融合不同SAR演算法取得三維同震位移場之探討-以2018花蓮地震為例

Abstract

衛載合成孔徑雷達(Space-borne SAR)擁有高測量精度和大範圍量測地表位 移的特性，其產製出的地表位移場可以再進一步利用不同角度的位移資料拆解成 三維地表位移場，此三維地表位移場可以幫助我們了解和約制多種地殼活動像是 火山爆發、地震、地層下陷或山崩等。 合成孔徑雷達(SAR)在雷達波傳遞的過程會受到各種誤差來源，而其中對流層 和電離層是兩個主要影響 SAR 精準測量的誤差源，此外，不同獲取地表位移的演 算法有不同的雜訊程度和適用的地區，而三維地表位移場的反演往往需要兩種以 上的演算法的組合。因此，本研究檢驗了不同的演算法組合和評估了對流層和電 離層在獲取地表位移時的影響程度。總共有三種版本的三維地表位移場被產製出， 而其中最好的版本(Version 3)是根據空間解析度、精度和變形趨勢決定出，此版 本是由差分干涉合成孔徑雷達(DInSAR)和像素位移追蹤法(POT)跟多孔徑干涉法 (MAI)的融合製作出，顯示出 POT 和 MAI 互相彌補了彼此的弱項，即同時保有空間 解析度又在低相關性的地區有可靠的位移資料。另一項版本(Version 4)利用和版 本 3 相同的資料但在反演三維位移場先進行了去噪，結果顯示先前的去噪並未提 升整體表現。最後，2018 花蓮地震的損害代理地圖(Damage proxy map)和三維同 震地表位移場的比較顯示損害地圖上的破壞和地表位移並沒有很好的相關性，此 特徵可以進一步推論這些被偵測出的破壞應該和都市化程度、斷層破裂和地表運 動有關，而地表位移的貢獻應該小於上述三者。

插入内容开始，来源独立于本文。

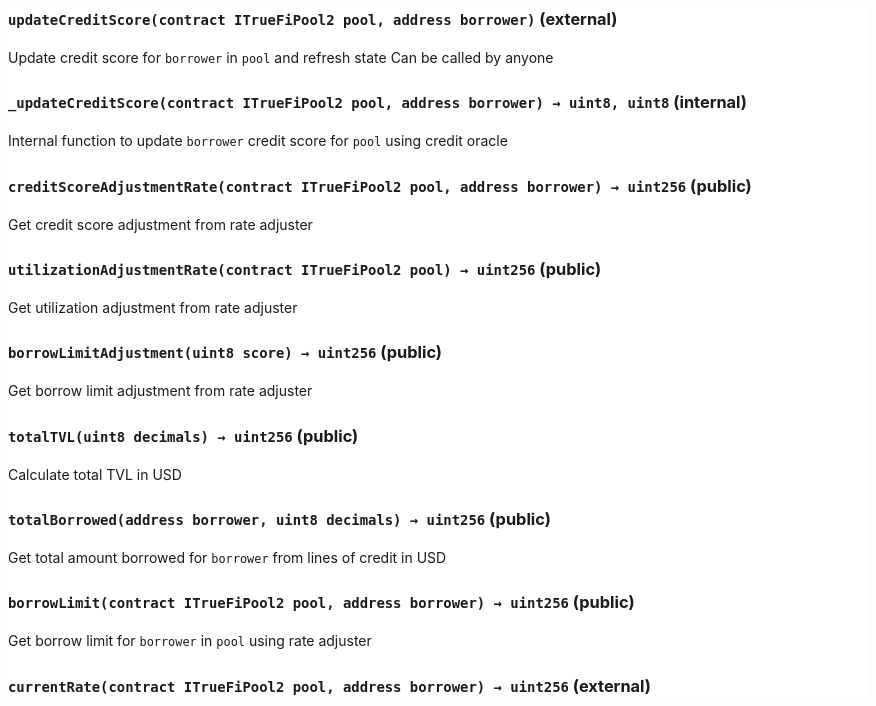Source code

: ### `updateCreditScore(contract ITrueFiPool2 pool, address borrower)` (external)



Update credit score for `borrower` in `pool` and refresh state
Can be called by anyone


### `_updateCreditScore(contract ITrueFiPool2 pool, address borrower) → uint8, uint8` (internal)



Internal function to update `borrower` credit score for `pool` using credit oracle


### `creditScoreAdjustmentRate(contract ITrueFiPool2 pool, address borrower) → uint256` (public)



Get credit score adjustment from rate adjuster

### `utilizationAdjustmentRate(contract ITrueFiPool2 pool) → uint256` (public)



Get utilization adjustment from rate adjuster

### `borrowLimitAdjustment(uint8 score) → uint256` (public)



Get borrow limit adjustment from rate adjuster

### `totalTVL(uint8 decimals) → uint256` (public)



Calculate total TVL in USD


### `totalBorrowed(address borrower, uint8 decimals) → uint256` (public)



Get total amount borrowed for `borrower` from lines of credit in USD


### `borrowLimit(contract ITrueFiPool2 pool, address borrower) → uint256` (public)



Get borrow limit for `borrower` in `pool` using rate adjuster


### `currentRate(contract ITrueFiPool2 pool, address borrower) → uint256` (external)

Space-borne SAR vehicles demonstrated the capability of measuring surface motions with high accuracy, spatial resolution and vast spatial coverage. Such displacement field can be further inverted to a 3D displacement field with the aid of displacements in different directions. A 3D displacement field helps better visualize and constrain various crustal activities including volcanic eruptions, earthquakes, land subsidence and landslides etc. SAR is affected by various error sources along the radar wave travel path. The troposphere and the ionosphere are the two main disturbances that influence accurate measurements. Additionally, different displacement-recovering algorithms have different noise levels and credibility due to varied surface properties. Also, it often requires more than two algorithms to sufficiently resolve the 3D displacement field. Therefore, this study examined different combined algorithms for recovering a 3D displacement field along with assessing the errors contributed by the ionosphere and the troposphere. Three versions of 3D displacement fields were proposed and the best one among all was Version 3 which was inverted from DInSAR and fusion of Pixel-offset Tracking (POT) and Multiple Aperture Interferometry (MAI) based on spatial resolution, accuracy and deformation patterns. It showed that MAI and POT can both compensate the weaknesses of either one having good spatial resolution and reliable displacement results in low coherence area. An additional trial (Version 4) was made by the same inputs as Version 3 with prior denoising process before inversion. It didn’t improve the overall performance thus was inferred redundant. Lastly, the damage proxy map (DPM) of the 2018 Hualien earthquake was produced and compared with the 3D displacement fields. It showed that the inferred damages did not correlate with the offset resulted from the earthquake. It was further speculated that the detected seismic damages should be a function of urbanization, fault rupture and ground motion and the surface displacement might contribute less.